* Goal of the exercise *
Repeat the data exactly as given below, dropping every picture.

* Data extract *
-- Opening Marker --

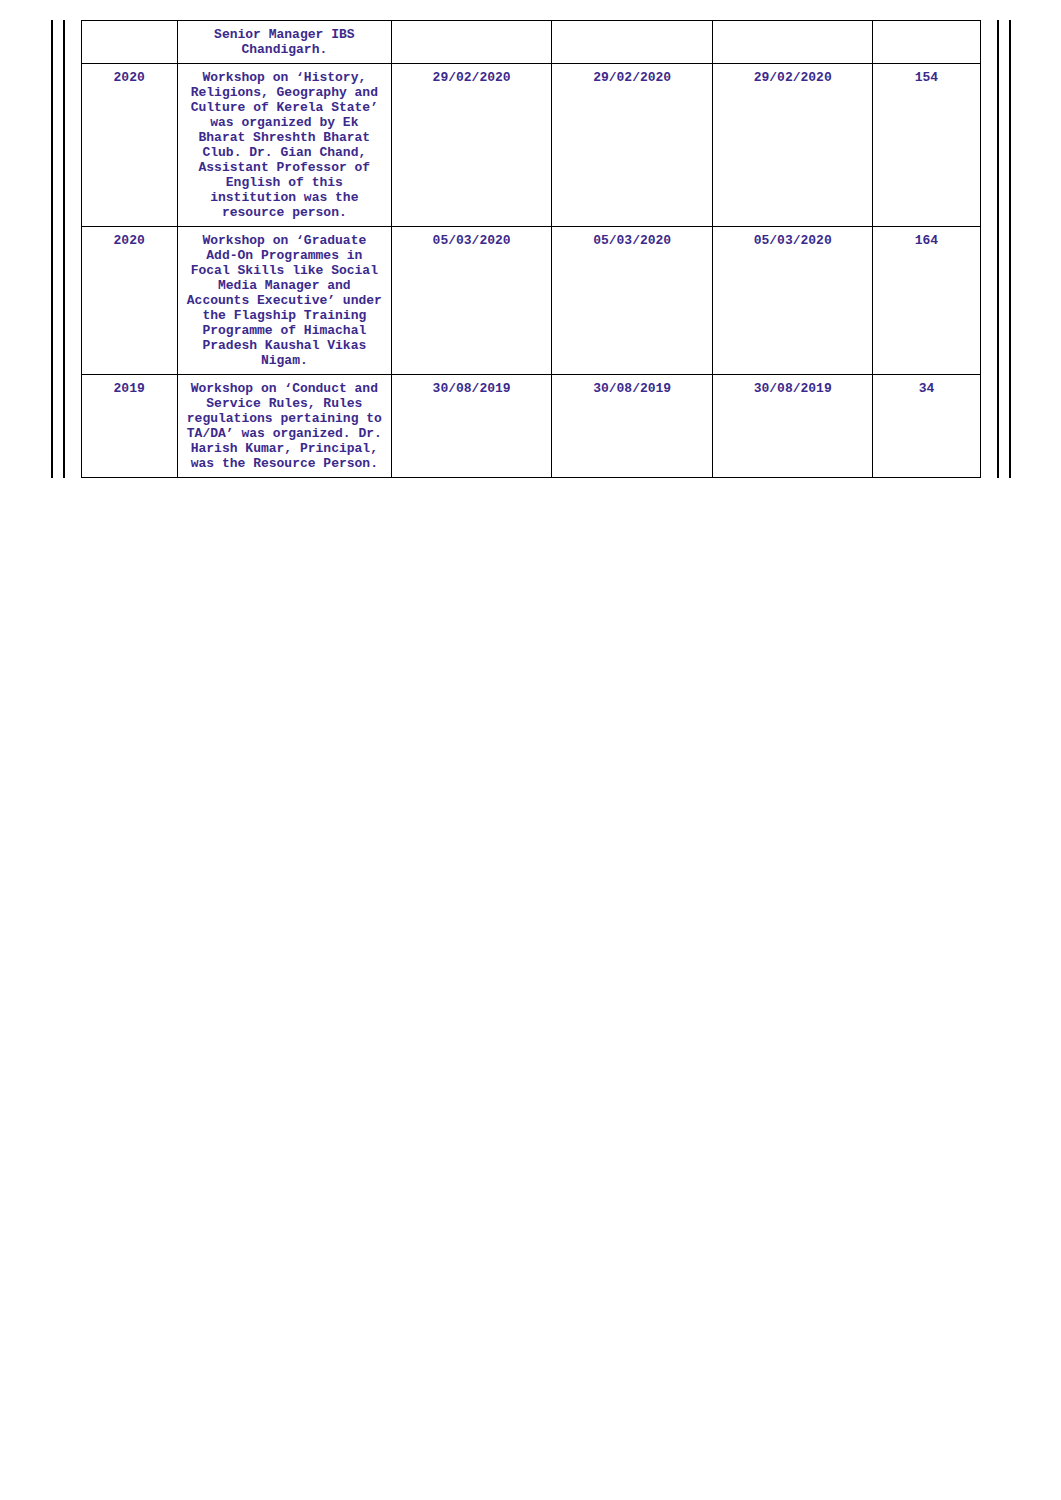| | Senior Manager IBS Chandigarh. | | | | |
| 2020 | Workshop on ‘History, Religions, Geography and Culture of Kerela State’ was organized by Ek Bharat Shreshth Bharat Club. Dr. Gian Chand, Assistant Professor of English of this institution was the resource person. | 29/02/2020 | 29/02/2020 | 29/02/2020 | 154 |
| 2020 | Workshop on ‘Graduate Add-On Programmes in Focal Skills like Social Media Manager and Accounts Executive’ under the Flagship Training Programme of Himachal Pradesh Kaushal Vikas Nigam. | 05/03/2020 | 05/03/2020 | 05/03/2020 | 164 |
| 2019 | Workshop on ‘Conduct and Service Rules, Rules regulations pertaining to TA/DA’ was organized. Dr. Harish Kumar, Principal, was the Resource Person. | 30/08/2019 | 30/08/2019 | 30/08/2019 | 34 |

-- Closing Marker --

* Finished exercise *
| | Senior Manager IBS Chandigarh. | | | | |
| 2020 | Workshop on ‘History, Religions, Geography and Culture of Kerela State’ was organized by Ek Bharat Shreshth Bharat Club. Dr. Gian Chand, Assistant Professor of English of this institution was the resource person. | 29/02/2020 | 29/02/2020 | 29/02/2020 | 154 |
| 2020 | Workshop on ‘Graduate Add-On Programmes in Focal Skills like Social Media Manager and Accounts Executive’ under the Flagship Training Programme of Himachal Pradesh Kaushal Vikas Nigam. | 05/03/2020 | 05/03/2020 | 05/03/2020 | 164 |
| 2019 | Workshop on ‘Conduct and Service Rules, Rules regulations pertaining to TA/DA’ was organized. Dr. Harish Kumar, Principal, was the Resource Person. | 30/08/2019 | 30/08/2019 | 30/08/2019 | 34 |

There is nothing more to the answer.